PROMPT: Find the lines below that contain the string "stretch". Copy each one.
─── SOURCE INFORMATION
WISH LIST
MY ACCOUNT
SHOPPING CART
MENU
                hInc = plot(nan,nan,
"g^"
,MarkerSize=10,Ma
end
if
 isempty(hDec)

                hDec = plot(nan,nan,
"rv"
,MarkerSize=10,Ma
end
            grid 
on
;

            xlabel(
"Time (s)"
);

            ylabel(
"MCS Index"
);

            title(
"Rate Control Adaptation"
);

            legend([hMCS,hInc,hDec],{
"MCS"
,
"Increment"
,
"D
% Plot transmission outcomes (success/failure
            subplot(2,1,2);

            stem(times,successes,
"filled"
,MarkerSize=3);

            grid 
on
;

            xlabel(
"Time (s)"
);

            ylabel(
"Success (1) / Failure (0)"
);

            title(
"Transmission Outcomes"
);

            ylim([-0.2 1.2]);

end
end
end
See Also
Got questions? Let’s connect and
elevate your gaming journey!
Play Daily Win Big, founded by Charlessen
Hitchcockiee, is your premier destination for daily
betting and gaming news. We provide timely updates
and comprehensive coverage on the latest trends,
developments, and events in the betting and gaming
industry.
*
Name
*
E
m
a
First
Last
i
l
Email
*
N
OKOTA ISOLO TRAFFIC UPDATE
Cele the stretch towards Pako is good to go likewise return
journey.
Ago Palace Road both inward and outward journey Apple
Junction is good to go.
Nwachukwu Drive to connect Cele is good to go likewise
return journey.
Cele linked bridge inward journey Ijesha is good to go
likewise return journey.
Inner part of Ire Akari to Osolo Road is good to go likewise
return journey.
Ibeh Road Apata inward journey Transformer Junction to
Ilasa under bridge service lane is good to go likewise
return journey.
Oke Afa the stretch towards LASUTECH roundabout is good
──────
SOLUTION FOR THIS PROBLEM:
Cele the stretch towards Pako is good to go likewise return
Oke Afa the stretch towards LASUTECH roundabout is good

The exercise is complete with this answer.